Items listed in a dataset =
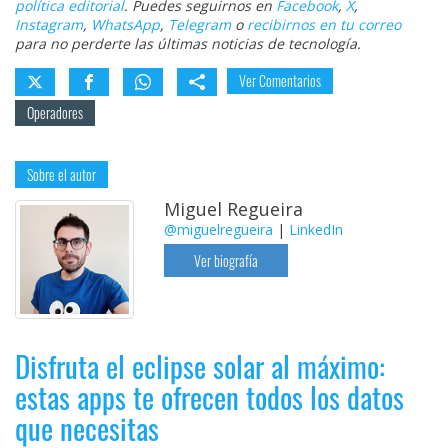
política editorial
. Puedes seguirnos en
Facebook
,
X
,
Instagram
,
WhatsApp
,
Telegram
o
recibirnos en tu correo
para no perderte las últimas noticias de tecnología.
Ver Comentarios
Operadores
Sobre el autor
Miguel Regueira
@miguelregueira
|
LinkedIn
Ver biografía
Disfruta el eclipse solar al máximo:
estas apps te ofrecen todos los datos
que necesitas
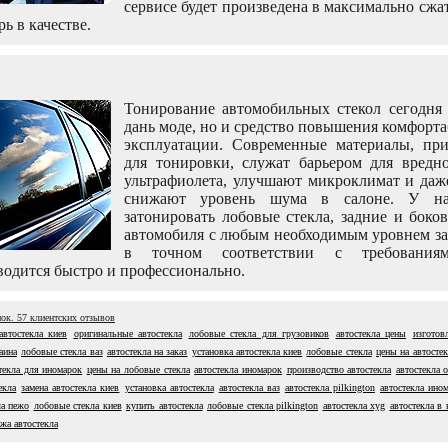
сервисе будет произведена в максимально сжа
рь в качестве.
Тонирование автомобильных стекол сегодня 
дань моде, но и средство повышения комфорт
эксплуатации. Современные материалы, пр
для тонировки, служат барьером для вредно
ультрафиолета, улучшают микроклимат и даж
снижают уровень шума в салоне. У н
затонировать лобовые стекла, задние и боко
автомобиля с любым необходимым уровнем за
в точном соответствии с требовани
одится быстро и профессионально.
нок.
57
клиентских отзывов
автостекла киев
оригинальные автостекла
лобовые стекла для грузовиков
автостекла цены
изготов
аина
лобовые стекла ваз
автостекла на заказ
установка автостекла киев
лобовые стекла
цены на автостек
текла для иномарок
цены на лобовые стекла
автостекла иномарок
производство автостекла
автостекла 
екла
замена автостекла киев
установка автостекла
автостекла ваз
автостекла pilkington
автостекла ино
ла пежо
лобовые стекла киев
купить автостекла
лобовые стекла pilkington
автостекла xyg
автостекла в 
жа автостекла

Work required = Drop the pictures and reproduce the rest of the entries above exactly.

Solution below =
política editorial
. Puedes seguirnos en
Facebook
,
X
,
Instagram
,
WhatsApp
,
Telegram
o
recibirnos en tu correo
para no perderte las últimas noticias de tecnología.
Ver Comentarios
Operadores
Sobre el autor
Miguel Regueira
@miguelregueira
|
LinkedIn
Ver biografía
Disfruta el eclipse solar al máximo:
estas apps te ofrecen todos los datos
que necesitas
сервисе будет произведена в максимально сжа
рь в качестве.
Тонирование автомобильных стекол сегодня 
дань моде, но и средство повышения комфорт
эксплуатации. Современные материалы, пр
для тонировки, служат барьером для вредно
ультрафиолета, улучшают микроклимат и даж
снижают уровень шума в салоне. У н
затонировать лобовые стекла, задние и боко
автомобиля с любым необходимым уровнем за
в точном соответствии с требовани
одится быстро и профессионально.
нок.
57
клиентских отзывов
автостекла киев
оригинальные автостекла
лобовые стекла для грузовиков
автостекла цены
изготов
аина
лобовые стекла ваз
автостекла на заказ
установка автостекла киев
лобовые стекла
цены на автостек
текла для иномарок
цены на лобовые стекла
автостекла иномарок
производство автостекла
автостекла 
екла
замена автостекла киев
установка автостекла
автостекла ваз
автостекла pilkington
автостекла ино
ла пежо
лобовые стекла киев
купить автостекла
лобовые стекла pilkington
автостекла xyg
автостекла в 
жа автостекла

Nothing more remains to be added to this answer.